The consequences to families and society when this very real condition is untreated are enormous.

This isn’t to say that people with ADHD can’t lead fantastic lives, or that all are troubled, not in the least, but you can’t wish the syndrome away and often, not always, medication is an extremely helpful agent. This is also not to say that there aren’t other treatment options, which when used appropriately can’t also help. ADHD coaching models, cognitive training programs (notably Cogmed) certain Mindfulness-based meditation practices (the military call it “situational awareness” not mindfulness) and ADHD-informed counseling, can be effective adjunctive or stand-alone therapies.

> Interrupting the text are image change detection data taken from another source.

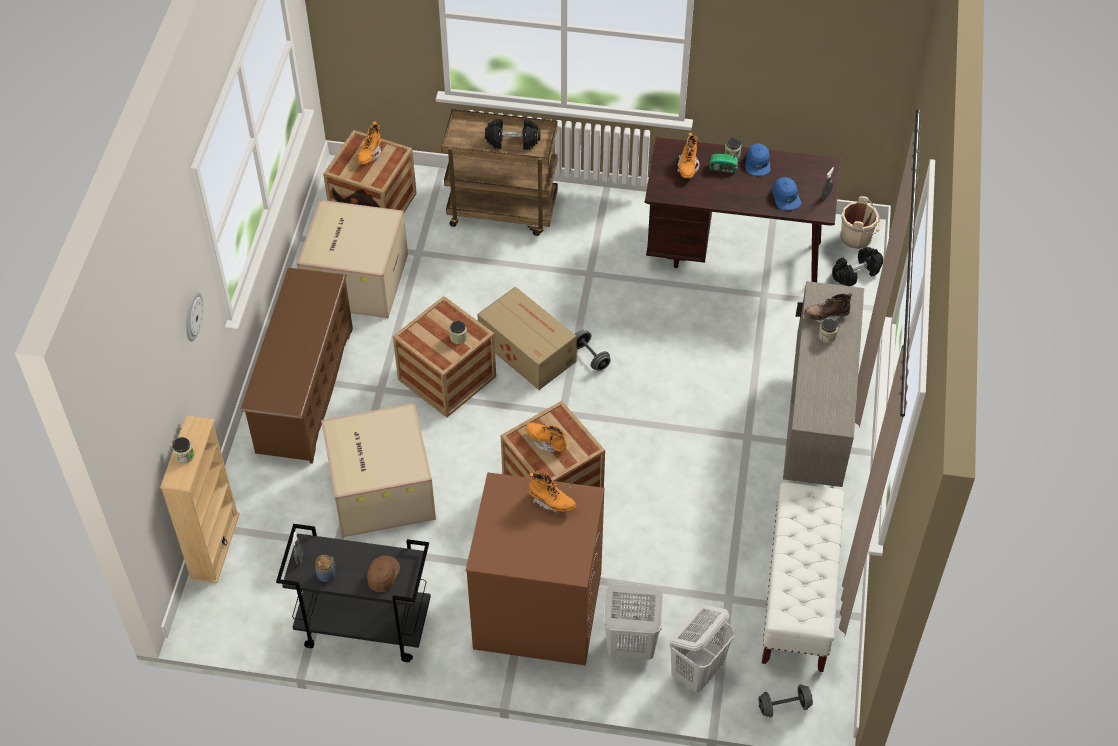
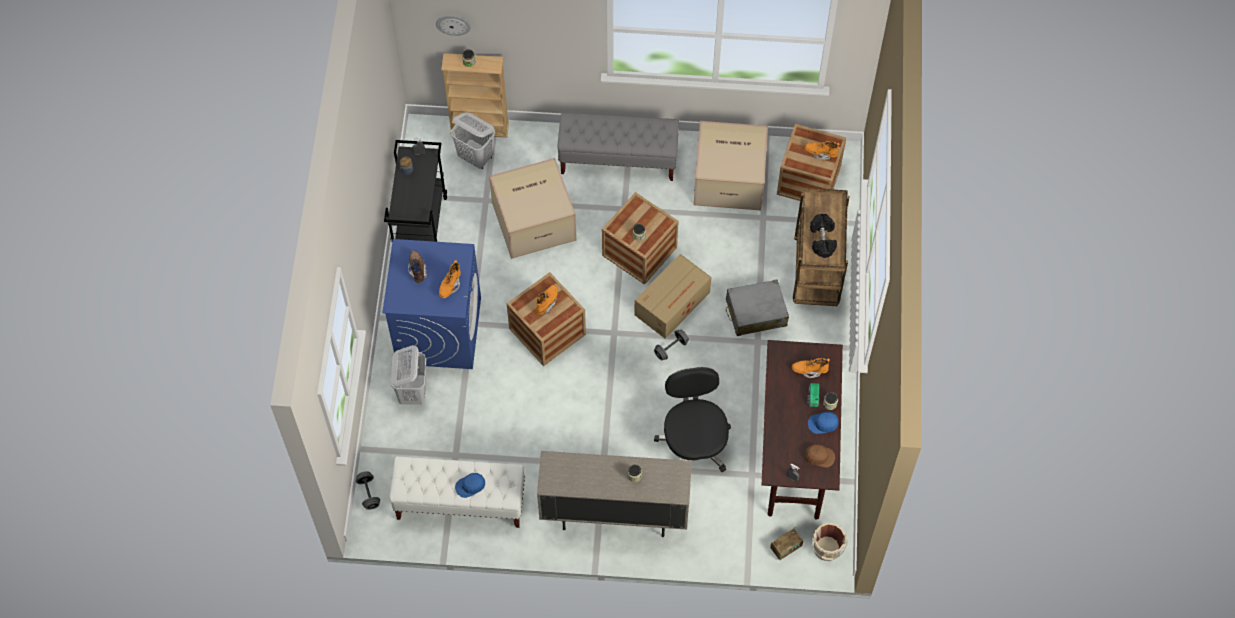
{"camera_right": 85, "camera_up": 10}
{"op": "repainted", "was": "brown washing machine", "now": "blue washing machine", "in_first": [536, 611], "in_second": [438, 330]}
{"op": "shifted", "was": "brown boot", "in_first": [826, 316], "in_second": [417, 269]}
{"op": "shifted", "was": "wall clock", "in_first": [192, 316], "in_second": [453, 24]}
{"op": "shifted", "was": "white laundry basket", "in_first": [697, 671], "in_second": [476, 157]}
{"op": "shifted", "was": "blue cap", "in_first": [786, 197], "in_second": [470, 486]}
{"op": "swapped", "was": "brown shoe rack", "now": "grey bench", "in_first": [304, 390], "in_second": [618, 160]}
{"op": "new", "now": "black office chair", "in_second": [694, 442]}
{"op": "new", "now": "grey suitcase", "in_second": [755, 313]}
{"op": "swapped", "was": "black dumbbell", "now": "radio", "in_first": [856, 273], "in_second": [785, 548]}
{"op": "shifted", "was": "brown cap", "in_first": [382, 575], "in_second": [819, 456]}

As it turns out, ADHD is actually under-diagnosed because self-reporting and self-referral are the primary ways that adults in particular find their way into treatment, and until the age of 30 or so, people with ADHD tend to over inflate their perceptions of their own performance. In other words they don’t always recognize the degree to which their distractibility, impulsiveness, or executive function deficits are impacting their lives as well as the lives of those with whom they live and work.

The only group for whom this is not true are college-age students. With this demographic, 1 in 4 are found to be “malingering” (essentially meaning, not being honest) when seeking medication or accommodations for coursework. This is a very real concern for my colleagues in the mental health field, as it should be.

So, while I agree that as a nation we seem too easily drawn to quick fixes, we also have to treat a very real condition with serious and life-changing consequences in a comprehensive and holistic way.